PROBLEM TO WORK ON:
Extract each line of the listing below that contains the string "Intel". Case counts.
── DATA TO EXAMINE
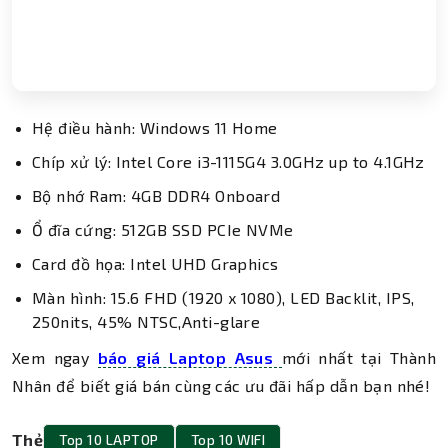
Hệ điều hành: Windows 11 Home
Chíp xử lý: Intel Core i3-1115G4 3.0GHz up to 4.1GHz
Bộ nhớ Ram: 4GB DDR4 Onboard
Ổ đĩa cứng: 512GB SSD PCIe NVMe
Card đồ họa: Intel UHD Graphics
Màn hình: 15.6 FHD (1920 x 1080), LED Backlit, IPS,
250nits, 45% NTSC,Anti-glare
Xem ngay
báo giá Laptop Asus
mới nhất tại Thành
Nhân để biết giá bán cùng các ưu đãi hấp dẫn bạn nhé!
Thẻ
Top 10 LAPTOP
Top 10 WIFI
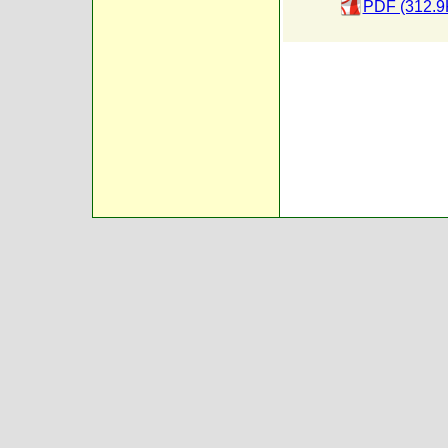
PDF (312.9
────
SOLUTION FOR THIS TASK:
Chíp xử lý: Intel Core i3-1115G4 3.0GHz up to 4.1GHz
Card đồ họa: Intel UHD Graphics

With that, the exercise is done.